I am concluding now. We owe it to those people to tackle head-on the risks the NHS faces alongside health care systems in every other country. We do so with confidence and optimism that by confronting failure, nurturing excellence, and supporting the brilliant work of people on the front line, we will be able to deliver an NHS that remains the envy of the world.
Among the many other dangers of privatisation, is not one particularly relevant to the debate today the fact that transparency will be lost because of private commercial organisations’ unwillingness to share information and be transparent?
My right hon. Friend makes an important point. That is one of the things that we explored during the Committee stage of the Health and Social Care Bill and of course we got no answers. The then Minister, now Minister of State, Department for Transport, the right hon. Member for Chelmsford (Mr Burns), said that as time goes on the NHS will be more open to the competition laws of both the EU and the UK. That is the real story here, and we will not have that transparency. That is a major part of the problem we are having to deal with.
No matter what statistics we are talking about, losing a friend or loved one is a massive human tragedy that affects everybody. We want to do all we can to reduce the number of early and preventable deaths—that is absolutely right—and put patients’ interests and those of families first. Given what we have heard in the last day or so, one would think that we somehow left an NHS in crisis—an NHS that was not delivering—yet when we left office it had the highest satisfaction rate in history. We had the lowest waiting lists in history and massive reductions in early deaths from cancer, coronary problems and so on. We also saw massive increases in doctors and nurses. We hear this Government talking about increasing the number of doctors, but when did those doctors start their training? They started under Labour.
To give an example, so that we can be a bit fairer about the situation, the Commonwealth Fund produced an international health policy survey in 2010 that looked at 11 countries—and guess what? The UK health service came out best. Just as an example, when those on above average incomes and those on below average incomes were asked whether they were confident that they would receive the most effective treatment if sick, the best results—95% and 92%—were in the UK. That was an international survey. Another question was whether people were confident that they would receive the most effective treatment if sick—and guess what again? The UK came out on top, at 92%. That is the real picture of the NHS that we left behind in 2010—although it was not without its problems and challenges, because pressures were always building up.

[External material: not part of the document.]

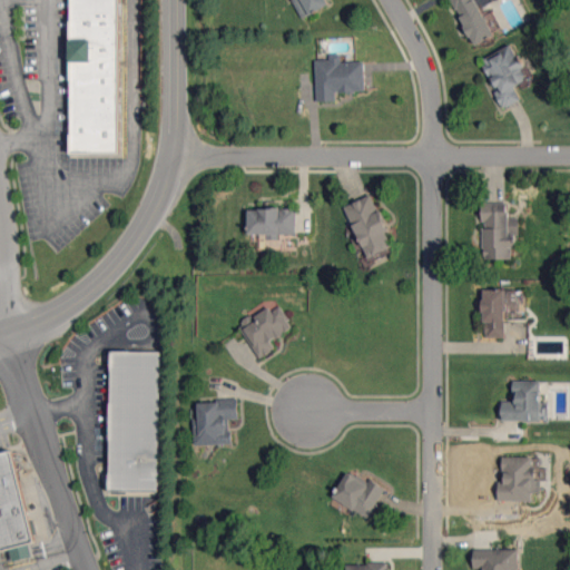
[(121,0),(70,0),(69,154),(120,155),(121,0)]
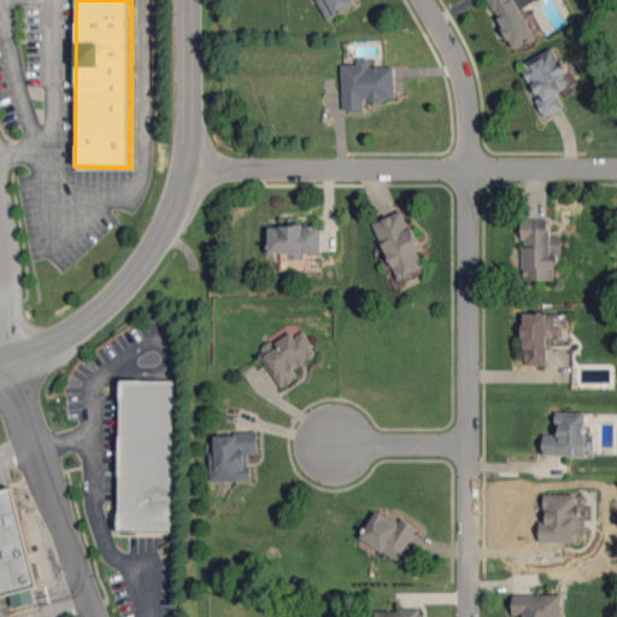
[(317,0),(327,19),(357,5),(353,0),(317,0)]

I also noticed that pages 4 to 5 of the Keogh report say—this is an important comment that has not been looked at much in the press—the following:
“Between 2000 and 2008, the NHS was rightly focused on rebuilding capacity and improving access after decades of neglect. The key issue was not whether people were dying in our hospitals avoidably, but that they were dying whilst waiting for treatment.”

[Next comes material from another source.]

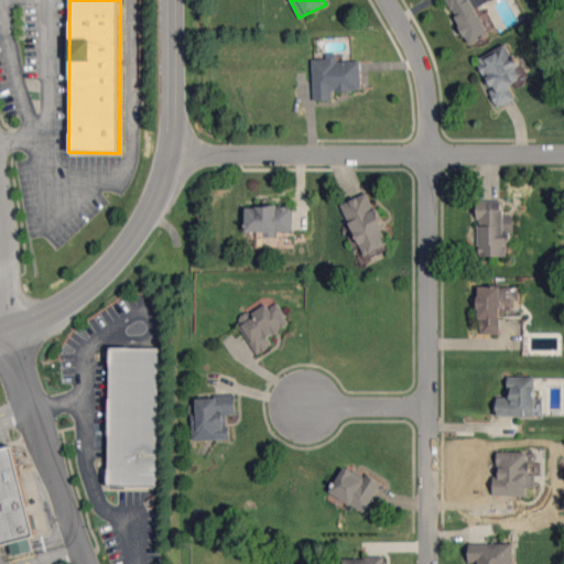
[(448,0),(468,45),(488,36),(472,0),(448,0)]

That is where Labour made one of the biggest differences. I remember regularly having people write to me back in the late 1990s and the early 2000s about having to wait over two years for an operation. People were literally dying because of that. Addressing that was one of the biggest gains that Labour made.

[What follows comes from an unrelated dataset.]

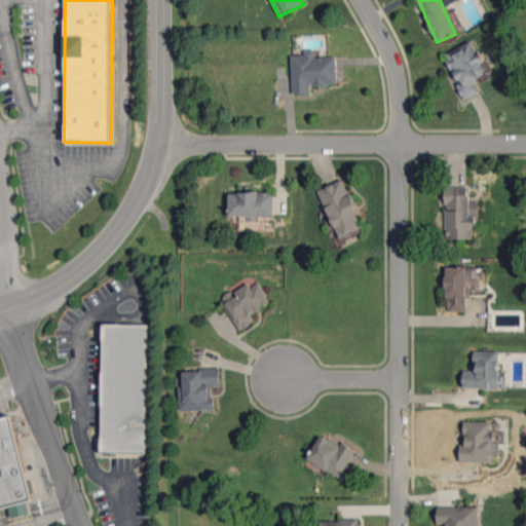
[(481,91),(475,80),(488,73),(472,41),(445,54),(459,83),(456,84),(464,100),(481,91)]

The Secretary of State has now left the Chamber, but earlier I raised with him the issue of mortality. He refused to correct the record. He said that there had been a “slight” improvement by 2010, yet Professor Keogh talks about a 30% improvement in mortality in all hospitals, including those that have been under investigation. That is not to say that those hospitals should not be doing better, but he was talking about all hospitals.